I was telling you about it here, a question was put to the Court of Justice of the European Union concerning the rental of cars with radio and copyright (C ‑ 753/18).
This question can be summarized as follows: does the fact of renting a car that is equipped with a car radio constitute for the person who hires the car an act of communication to the public of works within the meaning of copyright? With an important economic stake in the background: does the person who rents the car
have to pay copyright (in particular to collecting societies)?
The question may seem surprising because we may not perceive, at first glance, the link between renting a car (even if it is equipped with a car radio) and the act of communication to the public within the meaning of the right of the author.
This link can be understood in reference to the case-law of the Court of Justice in the field of hotels. The Court has, in the past, decided that a hotelier who made television sets available to his customers in the hotel rooms that he rents to said customers, carries out an act of communication to the public of works to the senses. Copyright, because by making such television sets available, the hotelier allows its customers to access works protected by trademark management software (television shows, films, music, etc.).
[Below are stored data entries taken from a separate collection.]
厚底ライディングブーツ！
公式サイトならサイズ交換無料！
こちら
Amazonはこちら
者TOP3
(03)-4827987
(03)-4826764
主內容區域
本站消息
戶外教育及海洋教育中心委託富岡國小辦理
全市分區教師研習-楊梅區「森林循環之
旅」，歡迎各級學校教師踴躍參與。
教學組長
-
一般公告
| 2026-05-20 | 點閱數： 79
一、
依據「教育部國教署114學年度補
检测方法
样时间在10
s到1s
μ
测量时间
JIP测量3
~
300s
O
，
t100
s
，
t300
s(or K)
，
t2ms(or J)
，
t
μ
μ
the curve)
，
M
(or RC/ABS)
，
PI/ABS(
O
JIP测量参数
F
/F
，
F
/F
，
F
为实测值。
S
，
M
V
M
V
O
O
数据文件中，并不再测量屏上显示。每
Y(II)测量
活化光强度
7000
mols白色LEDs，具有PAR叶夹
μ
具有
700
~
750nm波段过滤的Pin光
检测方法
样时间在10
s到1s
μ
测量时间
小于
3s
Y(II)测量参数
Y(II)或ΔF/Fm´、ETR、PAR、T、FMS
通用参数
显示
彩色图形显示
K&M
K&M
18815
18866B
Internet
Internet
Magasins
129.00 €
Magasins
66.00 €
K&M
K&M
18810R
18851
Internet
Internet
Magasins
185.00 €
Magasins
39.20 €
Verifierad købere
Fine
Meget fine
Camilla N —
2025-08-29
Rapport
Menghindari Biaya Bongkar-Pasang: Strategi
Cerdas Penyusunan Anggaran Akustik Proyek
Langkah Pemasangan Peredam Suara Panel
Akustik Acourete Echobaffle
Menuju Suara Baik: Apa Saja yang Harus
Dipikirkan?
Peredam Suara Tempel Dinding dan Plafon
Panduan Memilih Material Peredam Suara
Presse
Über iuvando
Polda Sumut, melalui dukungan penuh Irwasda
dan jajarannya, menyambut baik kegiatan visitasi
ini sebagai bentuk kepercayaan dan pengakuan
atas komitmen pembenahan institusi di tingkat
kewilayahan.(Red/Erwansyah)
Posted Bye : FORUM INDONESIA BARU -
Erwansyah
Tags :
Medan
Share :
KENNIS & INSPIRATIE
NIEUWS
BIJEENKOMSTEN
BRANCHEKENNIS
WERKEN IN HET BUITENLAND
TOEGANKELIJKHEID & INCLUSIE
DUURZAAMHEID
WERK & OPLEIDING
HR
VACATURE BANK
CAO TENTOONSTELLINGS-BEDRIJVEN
In this context, the Swedish copyright collecting society estimated, by comparison, that a car rental company who rents vehicles equipped with car radios is in the same situation as a hotelier, and must therefore be judged in the same way: the car rental company allows its customers to access works protected by copyright (radio broadcasts, songs played on the radio, etc.).
In summary, the position of the Swedish collecting society is as follows:
- If the equation for the hotelier is: hotel room rental + television sets = act of communication to the public of works within the meaning of copyright on the part of the hotelier
- So necessarily for the car rental company: car rental + radio sets (car radios) = communication to the public of works within the meaning of copyright on the part of the car rental company
As I wrote here, this reasoning has merit in view of the existing case law in the hotel industry.
That being the case, Advocate General Szpunar had considered, in the terms of reasoning particularly heavy and difficult to understand (but perhaps this is because it is difficult to depart from the case law in the hotel industry!), That the car rental company was not communicating to the public in these circumstances.
In a very hot judgment today, the Court of Justice confirmed the solution proposed by its Advocate General.
In short: car rental companies, even if they rent out cars equipped with car radios, do not necessarily act in the public communication of works within the meaning of copyright, and therefore do not have to pay royalties to collect societies.
Although the consistency of the Court’s case-law is not always very noticeable (I again emphasize the case of hoteliers), this is probably a good decision – otherwise, by extension, the notion of communication to the public would risk being applied to a very large number of acts (which, however, have only a very indirect link with the communication of works) and could pose a problem.
I tend to consider that, with this judgment, the Court of Justice is initiating a kind of reversal or, at the very least, an inflection; while consolidating past lessons for hoteliers, rehabilitation centers, spas, etc., since in its judgment it reaffirms the significance of its Reha Training! But this is obviously only my opinion.